The right-hand side of a production may specify that certain expansions are not permitted by using the phrase "but
not" and then indicating the expansions to be excluded. For example, the production:
- Identifier ::
- IdentifierName but not ReservedWord
means that the nonterminal Identifier may be replaced by any sequence of characters that could replace
IdentifierName provided that the same sequence of characters could not replace ReservedWord.
Finally, a few nonterminal symbols are described by a descriptive phrase in roman type in cases where it would be
impractical to list all the alternatives:
- SourceCharacter ::
- any Unicode character
- 5.2 Algorithm Conventions
-
The specification often uses a numbered list to specify steps in an algorithm. These algorithms are used to clarify
semantics. In practice, there may be more efficient algorithms available to implement a given feature.
When an algorithm is to produce a value as a result, the directive "return x" is used to indicate that the
result of the algorithm is the value of x and that the algorithm should terminate. The notation Result(n)
is used as shorthand for "the result of step n". Type(x) is used as shorthand for "the type of x".
Mathematical operations such as addition, subtraction, negation, multiplication, division, and the mathematical
functions defined later in this section should always be understood as computing exact mathematical results on
mathematical real numbers, which do not include infinities and do not include a negative zero that is distinguished from
positive zero. Algorithms in this standard that model floating-point arithmetic include explicit steps, where necessary,
to handle infinities and signed zero and to perform rounding. If a mathematical operation or function is applied to a
floating-point number, it should be understood as being applied to the exact mathematical value represented by that
floating-point number; such a floating-point number must be finite, and if it is +0 or -0 then the
corresponding mathematical value is simply 0.

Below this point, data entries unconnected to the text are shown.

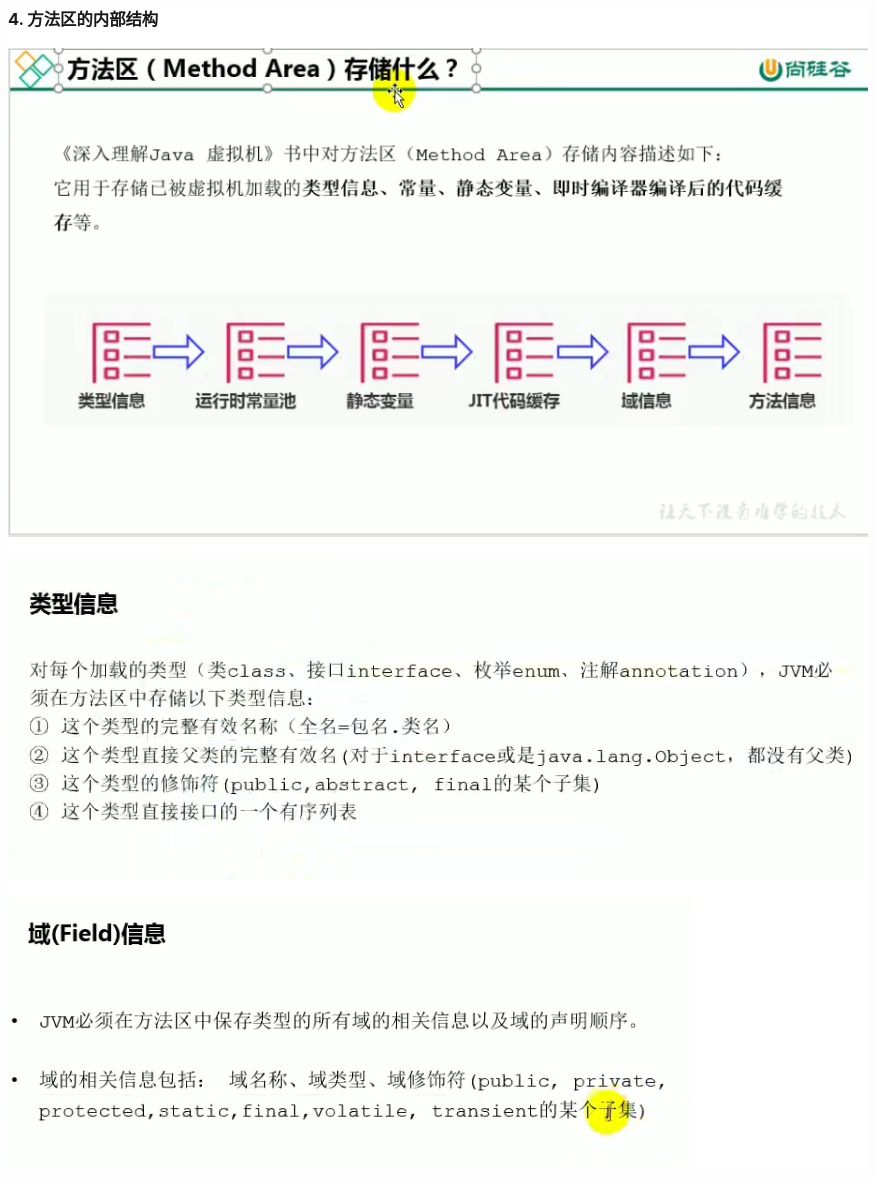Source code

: 

### 4. 方法区的内部结构

![1631525978389](.\images\1631525978389.png)

![1631526166395](.\images\1631526166395.png)

![1631526208003](.\images\1631526208003.png)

The mathematical function abs(x) yields the absolute value of x, which is -x if x is
negative (less than zero) and otherwise is x itself.
The mathematical function sign(x) yields 1 if x is positive and -1 if x is negative. The sign function
is not used in this standard for cases when x is zero.

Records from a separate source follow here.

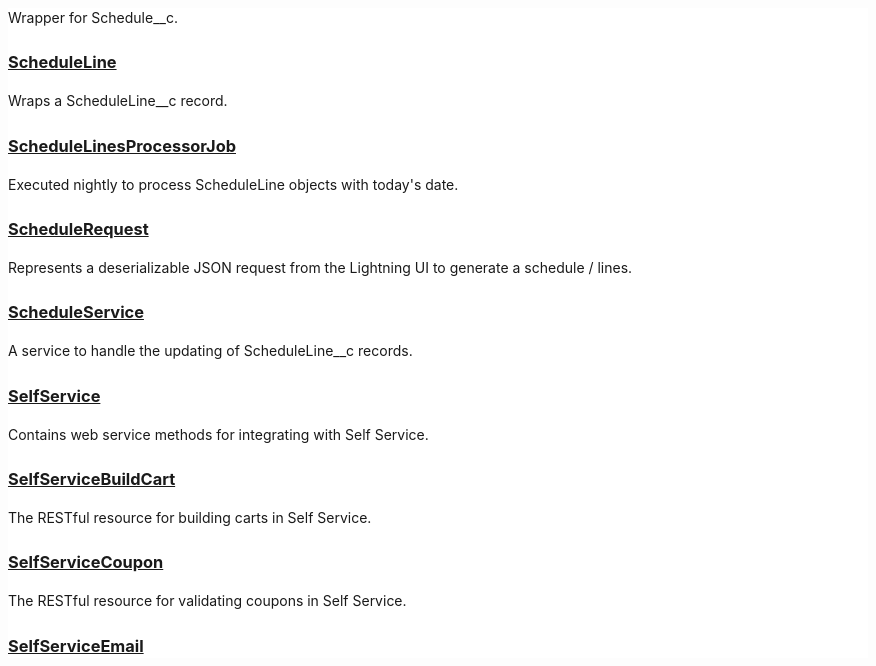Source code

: 
Wrapper for Schedule__c.



### [ScheduleLine](/api-reference/nu/global-apis/Miscellaneous/ScheduleLine.md)


Wraps a ScheduleLine__c record.



### [ScheduleLinesProcessorJob](/api-reference/nu/global-apis/Miscellaneous/ScheduleLinesProcessorJob.md)


Executed nightly to process ScheduleLine objects with today's date.



### [ScheduleRequest](/api-reference/nu/global-apis/Miscellaneous/ScheduleRequest.md)


Represents a deserializable JSON request from the Lightning UI to generate a schedule / lines.



### [ScheduleService](/api-reference/nu/global-apis/Miscellaneous/ScheduleService.md)


A service to handle the updating of ScheduleLine__c records.



### [SelfService](/api-reference/nu/global-apis/Miscellaneous/SelfService.md)


Contains web service methods for integrating with Self Service.



### [SelfServiceBuildCart](/api-reference/nu/global-apis/Miscellaneous/SelfServiceBuildCart.md)


The RESTful resource for building carts in Self Service.



### [SelfServiceCoupon](/api-reference/nu/global-apis/Miscellaneous/SelfServiceCoupon.md)


The RESTful resource for validating coupons in Self Service.



### [SelfServiceEmail](/api-reference/nu/global-apis/Miscellaneous/SelfServiceEmail.md)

The notation "x modulo y" (y must be finite and nonzero) computes a value k of the same sign as
y (or zero) such that abs(k)< abs(y) and x-k = q * y for some integer q.
The mathematical function floor(x) yields the largest integer (closest to positive infinity) that is not
larger than x.
NOTE
floor(x) = x-(x modulo 1).
If an algorithm is defined to "throw an exception", execution of the algorithm is terminated and no result is
returned. The calling algorithms are also terminated, until an algorithm step is reached that explicitly deals with the
exception, using terminology such as "If an exception was thrown...". Once such an algorithm step has been encountered
the exception is no longer considered to have occurred.